Весной оживали поля, и в Клангяй новоселы, затянув потуже пояса на голодном животе и прикрывшись лохмотьями, развевавшимися по ветру, выходили засевать свои полоски. В эту пору поля еще внушали им надежду на урожай. Летом некогда было думать об еде и об отдыхе, — дни были долгие, а ночи — не успеешь глаз сомкнуть, как земля опять требует трудовой дани.
Наступала осень — пора надежд, и урожай собирался до последнего зерна. Молотили, веяли, а потом урожай попадал в закрома усадьбы к тем, кто ссужал хлебом до уборки, к ростовщикам, ксендзам и звонарям, а сеятелю оставалась мякина.
В деревне новоселов этот год был воистину голодным. После ранней теплой и благодатной весны настало знойное лето, а перед уборкой хлебов начались грозы и ветер; градом положило озимые по всей округе. Многие еще не потеряли надежды на урожай яровых, на картошку, на помощь божию. Однако в конце лета над этим краем нависли непроглядные тучи, непрестанными дождями заливая и без того болотистую землю Клангяй. Если и выдастся, бывало, погожий денек, подсушит залитые водою нивы, назавтра, точно в отместку, новые ливни снова затопляли поля.
Там и сям всплывало недосушенное сено, и крестьяне торопились подхватить его и, отряхнув воду, перетащить во двор, высушить под навесом. Ранние холода погубили не успевшее созреть зерно. Во время уборки три утра поля были белы от инея.
Малоземельные новоселы, истратив последние запасы, начали продавать скотину, пряжу, шерсть.
Когда начались необычно ранние морозы, многие стали запахивать свой недозревший, подгнивший, потравленный голодным скотом урожай, — не надеялись, что лошади у них уцелеют до весны. Толпами шли на поля и доставали из воды вместе с ботвой едва завязавшиеся клубни картошки. Варили из нее похлебку. Дети от нее пухли.
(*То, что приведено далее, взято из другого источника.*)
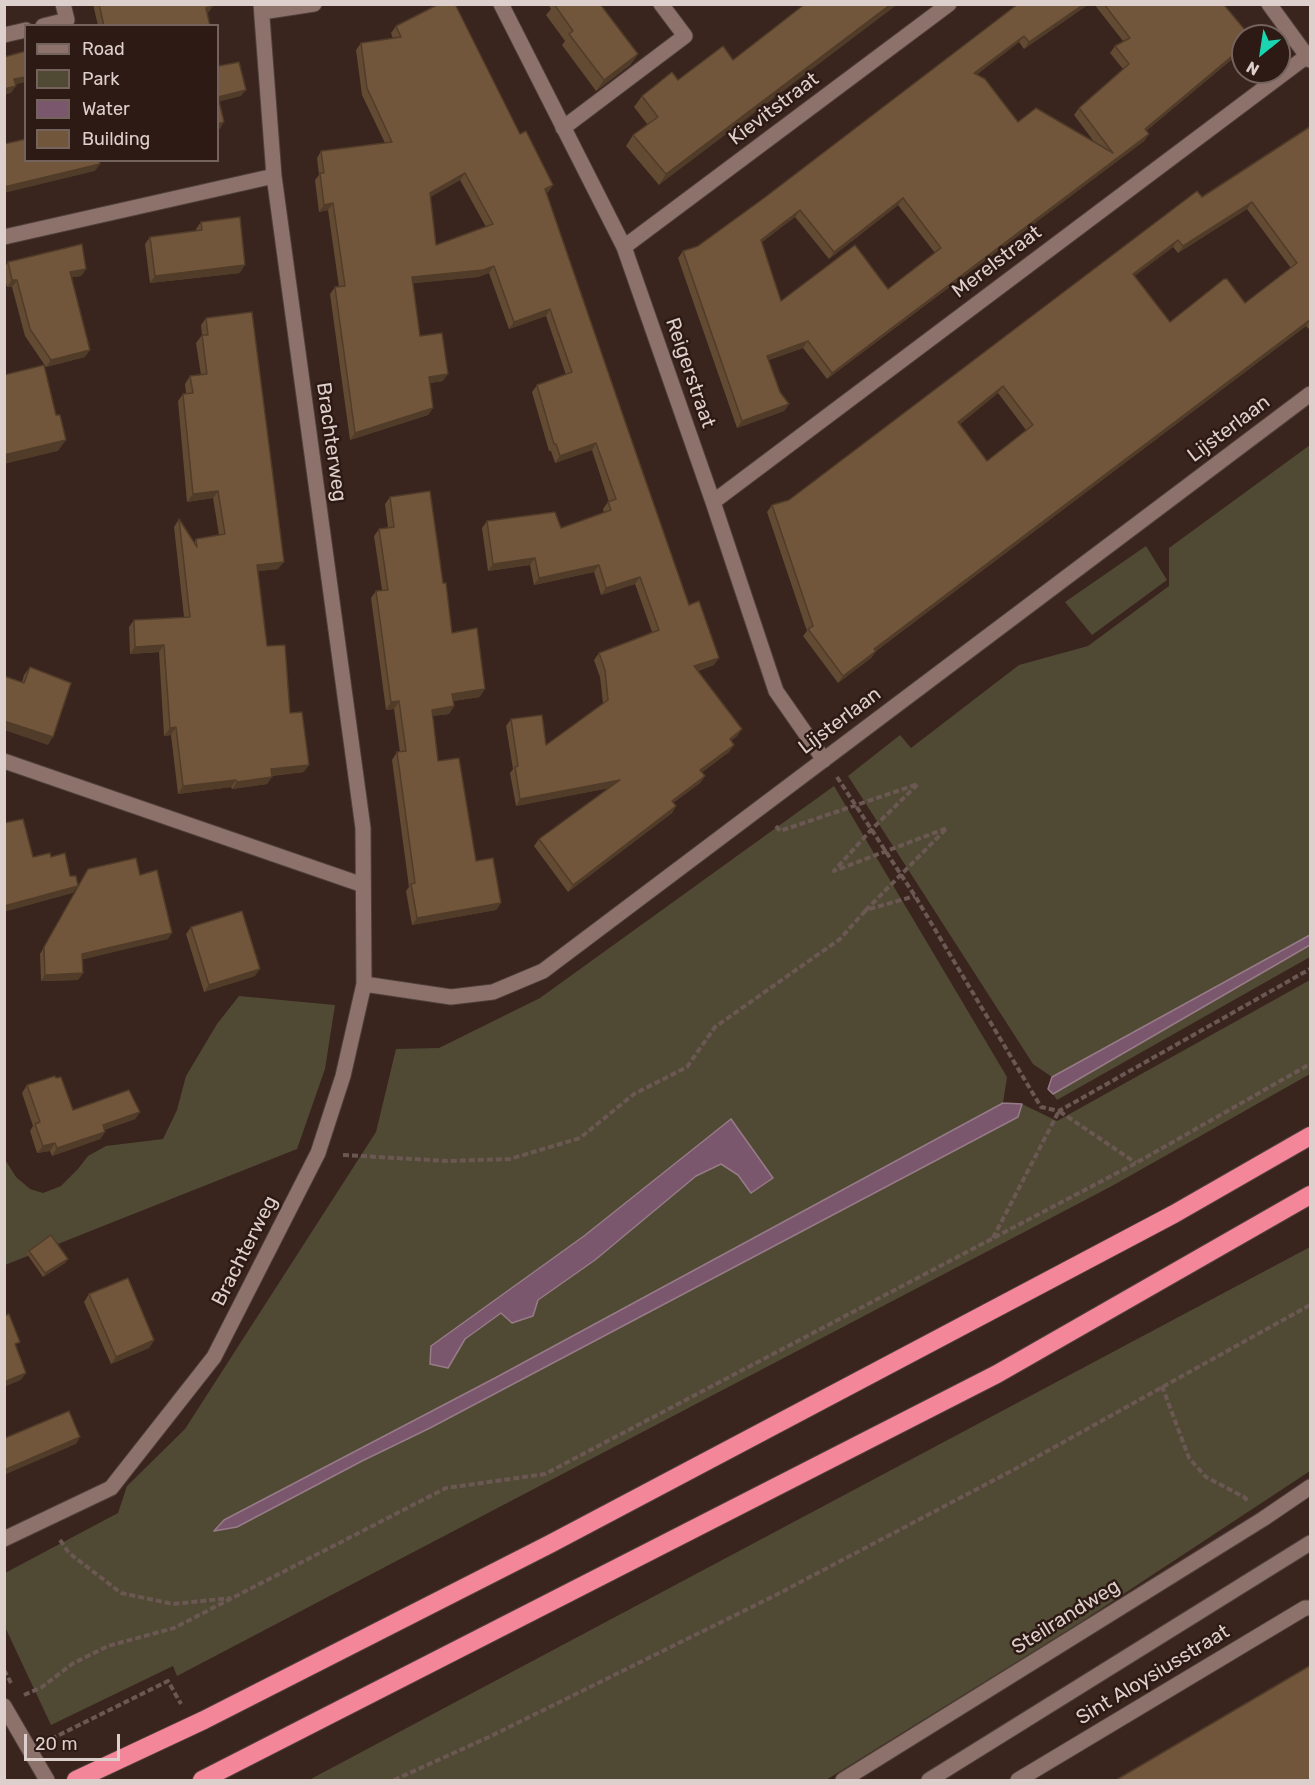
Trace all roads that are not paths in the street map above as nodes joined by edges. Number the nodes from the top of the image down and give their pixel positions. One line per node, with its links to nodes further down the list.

Начались небывалые болезни, люди мучились животами.
Мясом и хлебом могли питаться только самые запасливые и богатые, у кого осталось что-нибудь от прежних лет.
Когда выпал снег, острее стала ощущаться нехватка еды и кормов. Холода донимали больше всего бедняков. Содрав последнюю солому со стрех, они запрягали лошадей и пускались собирать подачки у жителей верховых, более урожайных мест.
Еще до наступления зимы начали кормить скот соломой с крыш, искрошенной в сечку. По ночам крестьяне ватагами ходили в лес рубить подмерзшую ольху, березу, побегами которых и поддерживали своих кормильцев.
Новой карой для крестьян было появление в казенных и усадебных лесах лесных сторожей. Они караулили зорко и были беспощадны к своим жертвам.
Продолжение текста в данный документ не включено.